Dritter Krimi der ZDF-Reihe

"Wendland – Stiller und der rote Faden": Jagd auf Tiere und Verbrecher

19.05.2024, 08.49 Uhr
von Maximilian Haase

Im dritten Krimi der „Wendland“-Reihe wird ein brutaler Mord als Wildunfall getarnt. Ulrich Noethen ermittelt wieder als Kommissar und entdeckt düstere Geheimnisse in einer malerischen Gegend. 

ZDF
Wendland – Stiller und der rote Faden
Kriminalfilm • 18.05.2024 • 20:15 Uhr

Die Jagd und ihre verschrobenen Liebhaber

Weil sich Regionalkrimis bekanntermaßen großer Beliebtheit erfreuen, schloss man in den letzten Jahren vom Erzgebirge bis Berchtesgaden noch die letzten Lücken auf der deutschen Fernsehlandkarte. 2022 kam eine zuvor kaum beachtete Gegend hinzu: Im schönen "Wendland", so auch der Titel der ZDF-Reihe, ermittelt der strafversetzte Kommissar und leidenschaftliche Schriftsteller Jakob Stiller alias Ulrich Noethen zwischen Elbauen und Fachwerkörtchen. Folgte auf die mit 6,35 Millionen Zuschauern durchaus goutierte Premiere zunächst keine Fortsetzung, geht es nun so richtig los: Nachdem der Ermittler in der zweiten Episode mit der deutsch-deutschen Geschichte der Region konfrontiert wurde, erweist sich im dritten "Wendland"-Krimi ein vorgeblicher Wildunfall als Mord. Der Kommissar begibt sich in "Stiller und der rote Faden" in ein Dickicht aus zwielichtigen Jagdschülern und marodierenden Wilderern – und lernt so wie das Publikum viel über die Jagd und ihre verschrobenen Liebhaber.

Ein überfahrenes Wildschwein an einer Landstraße wäre im Wendland nichts Besonderes, läge neben dem toten Keiler nicht auch ein toter Mann. Beide erstochen – wobei das Tier erlöst wurde und das Mordopfer eher nicht. Kommissar Stiller, abermals als durchaus begabter Autor mit Hang zum Schwermütigen inszeniert, stürzt sich direkt von seiner Schreibstube in die schwierigen Ermittlungen. Der Tote war alteingesessener Bäckermeister in der Nähe. Seine trauernde Witwe Sonja (toll: Frida-Lovisa Hamann) wirkt seltsam entrückt, vor allem aber überfordert: "Scheiß-Bäckerei", klagt sie. Unterstützung erhält sie von der einzigen Angestellten Patty (Angelina Häntsch), die für das Handwerk brennt.

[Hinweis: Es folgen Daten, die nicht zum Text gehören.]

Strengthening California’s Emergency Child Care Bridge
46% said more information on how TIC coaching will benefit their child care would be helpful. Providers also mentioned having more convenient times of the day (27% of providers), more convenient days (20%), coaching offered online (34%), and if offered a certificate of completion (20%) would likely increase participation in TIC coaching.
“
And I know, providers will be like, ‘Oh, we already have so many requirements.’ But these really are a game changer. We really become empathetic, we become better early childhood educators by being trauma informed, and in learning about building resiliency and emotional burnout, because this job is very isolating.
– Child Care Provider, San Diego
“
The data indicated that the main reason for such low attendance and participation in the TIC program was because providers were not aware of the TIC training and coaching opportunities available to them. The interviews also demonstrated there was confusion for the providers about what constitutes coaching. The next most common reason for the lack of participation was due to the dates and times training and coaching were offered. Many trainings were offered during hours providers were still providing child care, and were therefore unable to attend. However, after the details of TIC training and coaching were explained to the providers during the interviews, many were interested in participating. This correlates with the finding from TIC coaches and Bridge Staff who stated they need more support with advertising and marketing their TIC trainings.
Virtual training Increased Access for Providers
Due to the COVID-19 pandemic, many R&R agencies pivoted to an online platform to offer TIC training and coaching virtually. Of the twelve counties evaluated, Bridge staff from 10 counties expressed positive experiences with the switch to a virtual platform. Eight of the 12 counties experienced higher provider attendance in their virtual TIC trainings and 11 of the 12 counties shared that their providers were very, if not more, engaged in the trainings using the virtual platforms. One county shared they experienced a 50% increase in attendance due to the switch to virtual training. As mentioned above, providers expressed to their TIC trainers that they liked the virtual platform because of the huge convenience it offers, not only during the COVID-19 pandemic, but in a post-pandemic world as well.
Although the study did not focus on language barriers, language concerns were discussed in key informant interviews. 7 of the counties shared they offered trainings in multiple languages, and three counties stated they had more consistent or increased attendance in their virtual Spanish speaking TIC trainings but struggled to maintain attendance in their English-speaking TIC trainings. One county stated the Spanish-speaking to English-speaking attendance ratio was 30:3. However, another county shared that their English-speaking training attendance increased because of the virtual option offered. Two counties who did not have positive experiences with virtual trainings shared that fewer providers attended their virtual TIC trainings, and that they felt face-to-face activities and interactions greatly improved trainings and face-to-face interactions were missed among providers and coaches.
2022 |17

Städter trifft auf Landbevölkerung

Hilft sie ganz ohne Hintergedanken? Stiller und Kollegin Kira (Bettina Burchard) ermitteln sich mit Unterstützung des Dorfpolizisten (Malte Thomsen) und der örtlichen Tierärztin (Helene Grass) in klassischer Who-dunnit-Manier durch den sehenswerten Krimi – und stoßen schließlich auf eine Jagdschule in der Nähe des Tatorts.

Deren Leiter Raik (großartig gespielt vom international gefragten Sebastian Hülk in einer Paraderolle) scheint etwas zu verheimlichen. Nicht minder eigenartig verhalten sich seine Schüler, die in der Nacht des Mordes durch den Wald streiften. "Es gibt nur eine ganz dünne Schicht, die uns von der Brutalität der Natur trennt", raunt etwa der Prepper, der zwecks Selbstversorgung jagen lernen will, während eine Schülerin über ethisch-moralisches Fleisch philosophiert. Die Gründe für die Jagd, lernt man, sind so vielfältig wie die Charaktere, die ihr verfallen. Die Menschen kämen zu ihm, "weil sie komplett den Kontakt zur Natur verloren haben", schwadroniert auch der zwielichtige Jagdschulleiter. Und dann wäre da noch der unbekannte Wilderer, der die Wälder unsicher macht. Hat er nicht nur Tiere, sondern auch Menschen auf dem Gewissen?

Während die Ermittler rätseln und im Wald aufgestellte Kameras wortwörtlich Licht ins Dunkel bringen sollen, erfahren Kommissar und Publikum eine Menge übers Jagen. Weisheiten wie "der Jäger pirscht sich immer gegen den Wind an" werden ebenso kredenzt wie allerlei Smalltalk-Häppchen. Wer wusste schon, dass Kaninchen sich manchmal im Fuchsbau und damit beim Fressfeind einquartieren? "Die Jagd ist etwas ganz Normales. Wir sind damit aufgewachsen", erklärt die Tierärztin dem Kommissar. "Bei uns in der Stadt glauben auch alle, die Wurst kommt aus dem Kühlschrank", entgegnet Stiller, der nach wie vor mit der Provinz hadert. Gequält blickt er, wenn die Kollegen sich über Verstrickungen im Dorf unterhalten – andersherum erntet der städtische Kollege vielsagendes Augenrollen.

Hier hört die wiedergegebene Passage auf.